##### Given text #####
T2108 Update (January 20, 2017) – Looking Past the S&P 500’s Post-Inauguration Yawn

(T2108 measures the percentage of stocks trading above their respective 40-day moving averages [DMAs]. It helps to identify extremes in market sentiment that are likely to reverse. To learn more about it, see my T2108 Resource Page. You can follow real-time T2108 commentary on twitter using the #T2108 hashtag. T2108-related trades and other trades are occasionally posted on twitter using the #120trade hashtag. T2107 measures the percentage of stocks trading above their respective 200DMAs)

T2108 Status: 59.4%
T2107 Status: 66.7%
VIX Status: 11.5
General (Short-term) Trading Call: bearish
Active T2108 periods: Day #231 over 20%, Day #51 over 30%, Day #50 over 40%, Day #48 over 50% (overperiod), Day #2 under 60% (underperiod), Day #11 under 70%

Commentary
I had hoped that the inauguration of Donald J. Trump as the 45th President of the United States would provide a catalyst to nudge the market into the direction of its next big move. No such luck. It was another blah day on the market as the S&P 500 (SPY) gained 0.3% with the high of the day neatly stopping near the top of the current trading range.
##### Data segment #####
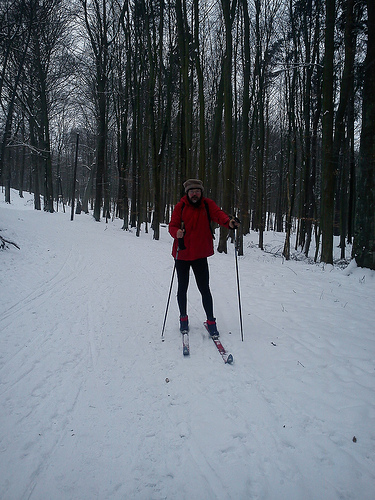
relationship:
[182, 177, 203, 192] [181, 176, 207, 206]
hat on head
#####
* [Instructions]
1. According to the T2108 update's commentary, how much did the S&P 500 (SPY) gain?
2. Please return the passage of the T2108 update from "T2108 Status: 59.4%" to "current trading range.", copied word for word.

* [Task-by-task outputs]
1. 0.3%

2.
T2108 Status: 59.4%
T2107 Status: 66.7%
VIX Status: 11.5
General (Short-term) Trading Call: bearish
Active T2108 periods: Day #231 over 20%, Day #51 over 30%, Day #50 over 40%, Day #48 over 50% (overperiod), Day #2 under 60% (underperiod), Day #11 under 70%

Commentary
I had hoped that the inauguration of Donald J. Trump as the 45th President of the United States would provide a catalyst to nudge the market into the direction of its next big move. No such luck. It was another blah day on the market as the S&P 500 (SPY) gained 0.3% with the high of the day neatly stopping near the top of the current trading range.